Facilities <- Most_recent_inspections %>%
group_by(`Facility Type`) %>%
summarise(count = n()) %>%
arrange(desc(count)) %>% head(10)
Facilities %>%
kbl(caption = "Top 10 Food Facilities in Chicago") %>%
kable_material(c("striped","hover"))
| Facility Type | count |
|---|---|
| Restaurant | 11593 |
| Grocery Store | 3668 |
| School | 1045 |
| Children’s Services Facility | 327 |
| Bakery | 318 |
| Daycare (2 - 6 Years) | 318 |
| Daycare Above and Under 2 Years | 231 |
| Liquor | 215 |
| Wholesale | 156 |
| Long Term Care | 149 |
Now here comes the question. How safe are these school cafeterias? As these schools are for the kids, it is critical that these schools should have very few, if not any, food inspection violations. Let’s investigate whether school food vendors, or cafeterias, are truly safe for kids.
recent_school <-
Most_recent_inspections %>%
filter (`Facility Type` == "School")
Let’s see how many schools there are per violation. We’d like all the schools to have zero number of violations.
violated_schools <-
recent_school %>%
group_by(`total_violations`) %>%
summarise(number_of_schools = n())
violated_schools %>%
kbl(caption = "Number of Schools per Violation") %>%
kable_material(c("striped","hover"))
| total_violations | number_of_schools |
|---|---|
| 1 | 295 |
| 2 | 275 |
| 3 | 232 |
| 4 | 135 |
| 5 | 63 |
| 6 | 27 |
| 7 | 12 |
| 8 | 4 |
| 11 | 2 |
#Percentage of schools that are greater than or equal to
(63+27+12+4+2)/nrow(recent_school)*100
## [1] 10.33493
In the previous investigative cycle, we said any restaurants that have greater than or equal to 5 violations are not safe restaurants. We see that in this data, there are more than 100 schools that have violated the violations 5 or more times. With simple mathematical calculations, we see that this is over 10% of the schools that are in this dataset. This is simply shocking and comes to show how unsafe these school cafeterias can be. It also comes to show that, again, that violations must be stronger so that places that have received violations must never even come to violate again.

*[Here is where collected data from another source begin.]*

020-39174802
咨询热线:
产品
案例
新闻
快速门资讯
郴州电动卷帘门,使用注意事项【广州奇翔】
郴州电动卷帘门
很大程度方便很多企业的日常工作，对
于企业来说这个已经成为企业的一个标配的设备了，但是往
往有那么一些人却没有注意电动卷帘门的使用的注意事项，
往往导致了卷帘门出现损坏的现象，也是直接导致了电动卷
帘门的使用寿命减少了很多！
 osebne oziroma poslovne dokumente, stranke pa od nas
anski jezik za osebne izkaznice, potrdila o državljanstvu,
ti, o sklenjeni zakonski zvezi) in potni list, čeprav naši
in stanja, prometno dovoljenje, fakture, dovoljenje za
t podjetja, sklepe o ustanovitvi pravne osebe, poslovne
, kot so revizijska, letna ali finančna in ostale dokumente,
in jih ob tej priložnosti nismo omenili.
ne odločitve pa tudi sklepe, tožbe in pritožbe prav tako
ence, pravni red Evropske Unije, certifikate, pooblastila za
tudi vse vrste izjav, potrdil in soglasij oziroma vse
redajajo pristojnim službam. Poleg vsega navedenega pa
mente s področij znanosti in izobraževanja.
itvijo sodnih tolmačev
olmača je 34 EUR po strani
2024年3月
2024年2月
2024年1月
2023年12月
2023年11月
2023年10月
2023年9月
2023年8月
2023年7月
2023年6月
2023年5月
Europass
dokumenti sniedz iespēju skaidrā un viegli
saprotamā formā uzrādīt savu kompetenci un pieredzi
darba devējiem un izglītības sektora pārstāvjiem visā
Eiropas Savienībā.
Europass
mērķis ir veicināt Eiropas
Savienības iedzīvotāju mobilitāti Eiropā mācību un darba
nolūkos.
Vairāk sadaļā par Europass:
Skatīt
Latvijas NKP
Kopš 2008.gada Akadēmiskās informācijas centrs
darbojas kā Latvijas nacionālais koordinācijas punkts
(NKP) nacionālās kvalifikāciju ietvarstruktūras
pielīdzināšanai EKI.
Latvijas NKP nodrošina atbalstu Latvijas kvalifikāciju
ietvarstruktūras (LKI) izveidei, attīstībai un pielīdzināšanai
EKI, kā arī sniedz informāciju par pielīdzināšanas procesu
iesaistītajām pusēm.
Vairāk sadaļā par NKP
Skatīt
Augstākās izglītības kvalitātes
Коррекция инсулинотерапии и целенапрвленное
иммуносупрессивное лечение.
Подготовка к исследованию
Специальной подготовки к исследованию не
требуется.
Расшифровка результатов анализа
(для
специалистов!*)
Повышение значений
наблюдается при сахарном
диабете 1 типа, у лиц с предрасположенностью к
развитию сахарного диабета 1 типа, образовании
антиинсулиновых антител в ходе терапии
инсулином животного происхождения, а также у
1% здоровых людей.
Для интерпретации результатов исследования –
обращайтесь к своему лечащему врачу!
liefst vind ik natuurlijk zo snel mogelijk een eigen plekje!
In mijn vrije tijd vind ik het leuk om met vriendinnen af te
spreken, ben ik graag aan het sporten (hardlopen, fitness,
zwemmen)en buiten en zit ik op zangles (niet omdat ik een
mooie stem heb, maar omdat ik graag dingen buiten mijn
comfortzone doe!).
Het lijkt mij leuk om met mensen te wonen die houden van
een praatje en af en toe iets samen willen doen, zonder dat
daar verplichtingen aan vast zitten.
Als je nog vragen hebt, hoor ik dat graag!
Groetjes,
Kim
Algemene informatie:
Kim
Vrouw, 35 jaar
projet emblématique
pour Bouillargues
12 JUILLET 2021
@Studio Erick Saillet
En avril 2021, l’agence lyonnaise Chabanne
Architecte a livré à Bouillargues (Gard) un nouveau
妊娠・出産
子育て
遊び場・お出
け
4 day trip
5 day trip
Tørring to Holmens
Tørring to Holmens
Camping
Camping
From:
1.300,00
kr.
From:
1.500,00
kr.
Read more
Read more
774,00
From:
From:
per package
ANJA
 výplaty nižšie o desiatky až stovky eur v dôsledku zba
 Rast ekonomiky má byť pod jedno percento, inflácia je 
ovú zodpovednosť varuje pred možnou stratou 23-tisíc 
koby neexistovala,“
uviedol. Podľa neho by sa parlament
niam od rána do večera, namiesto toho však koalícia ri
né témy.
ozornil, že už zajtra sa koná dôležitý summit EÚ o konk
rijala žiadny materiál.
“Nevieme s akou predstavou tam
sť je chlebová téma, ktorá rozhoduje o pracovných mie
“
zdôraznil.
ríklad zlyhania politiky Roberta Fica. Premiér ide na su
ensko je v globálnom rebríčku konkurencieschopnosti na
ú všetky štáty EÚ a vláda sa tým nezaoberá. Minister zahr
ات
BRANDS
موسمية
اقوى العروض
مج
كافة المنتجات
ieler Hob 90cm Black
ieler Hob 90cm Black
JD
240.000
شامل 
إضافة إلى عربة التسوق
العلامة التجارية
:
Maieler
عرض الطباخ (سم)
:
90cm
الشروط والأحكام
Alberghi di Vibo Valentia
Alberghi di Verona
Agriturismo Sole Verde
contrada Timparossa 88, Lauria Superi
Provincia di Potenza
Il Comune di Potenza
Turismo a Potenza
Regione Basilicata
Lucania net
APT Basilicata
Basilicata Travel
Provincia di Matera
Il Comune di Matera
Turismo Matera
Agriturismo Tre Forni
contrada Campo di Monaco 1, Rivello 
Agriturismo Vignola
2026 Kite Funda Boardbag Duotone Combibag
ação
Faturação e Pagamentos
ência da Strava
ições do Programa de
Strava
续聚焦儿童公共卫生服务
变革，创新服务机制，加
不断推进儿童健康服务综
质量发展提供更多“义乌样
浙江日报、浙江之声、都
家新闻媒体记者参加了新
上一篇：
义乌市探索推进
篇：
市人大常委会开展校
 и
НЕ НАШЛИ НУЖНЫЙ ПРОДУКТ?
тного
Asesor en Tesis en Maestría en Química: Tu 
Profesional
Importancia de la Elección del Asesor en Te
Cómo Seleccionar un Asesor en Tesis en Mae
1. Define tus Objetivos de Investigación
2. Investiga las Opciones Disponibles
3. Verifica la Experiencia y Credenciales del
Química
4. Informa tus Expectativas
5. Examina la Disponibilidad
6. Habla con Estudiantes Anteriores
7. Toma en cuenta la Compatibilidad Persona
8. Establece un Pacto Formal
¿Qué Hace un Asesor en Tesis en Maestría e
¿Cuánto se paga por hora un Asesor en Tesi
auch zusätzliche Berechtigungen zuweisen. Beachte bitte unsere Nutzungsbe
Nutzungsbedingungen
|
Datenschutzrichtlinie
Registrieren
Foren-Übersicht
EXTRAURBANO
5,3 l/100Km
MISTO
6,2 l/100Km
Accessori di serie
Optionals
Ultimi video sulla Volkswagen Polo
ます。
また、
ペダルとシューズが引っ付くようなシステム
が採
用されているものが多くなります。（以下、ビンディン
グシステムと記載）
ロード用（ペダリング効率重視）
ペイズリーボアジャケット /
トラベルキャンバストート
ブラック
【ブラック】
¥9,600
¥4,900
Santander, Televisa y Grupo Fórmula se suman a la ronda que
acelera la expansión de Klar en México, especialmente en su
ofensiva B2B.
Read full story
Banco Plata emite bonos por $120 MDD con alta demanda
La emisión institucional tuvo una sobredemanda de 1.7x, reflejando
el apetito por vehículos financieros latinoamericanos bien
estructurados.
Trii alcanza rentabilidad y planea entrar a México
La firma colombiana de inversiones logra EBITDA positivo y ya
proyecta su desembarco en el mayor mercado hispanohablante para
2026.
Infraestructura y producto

For reference, let’s see where the schools that have 5 or more violations in Chicago are located relative to other safe schools.
sch_loc <-
recent_school %>%
mutate(safe_level =ifelse(total_violations >= 5, "Unsafe","Safe"))
ggplot(data = sch_loc) +
geom_point(aes(x=Longitude,y=Latitude,color = safe_level)) +
labs(title="School Cafeteria Safety")
It is highly recommended that the students that go to schools in blue dots bring home packed lunch or go outside to grab food. These school cafeterias are simply too risky for children to grab meal, as they violated food inspections way too many times.
Although we were able to make analysis based on the data given, we’re not sure whether food vendors with many violations are truly bad places to eat. We stated that these places should be avoided because of their past history, but maybe after their most recent violation, they remodeled their place to be hygienic and clean? We do not know the truth but can only speculate based off of their past histories using the data. Also, another issue that should come to our mind is how can we stop restaurants from violating these food regulations? We have posed many possible solutions, such as imposing harsher punishments, but we do not know the true answer to this question and the city have to undergo different strategies to find the optimal strategy to reduce the number of food violations from these vendors.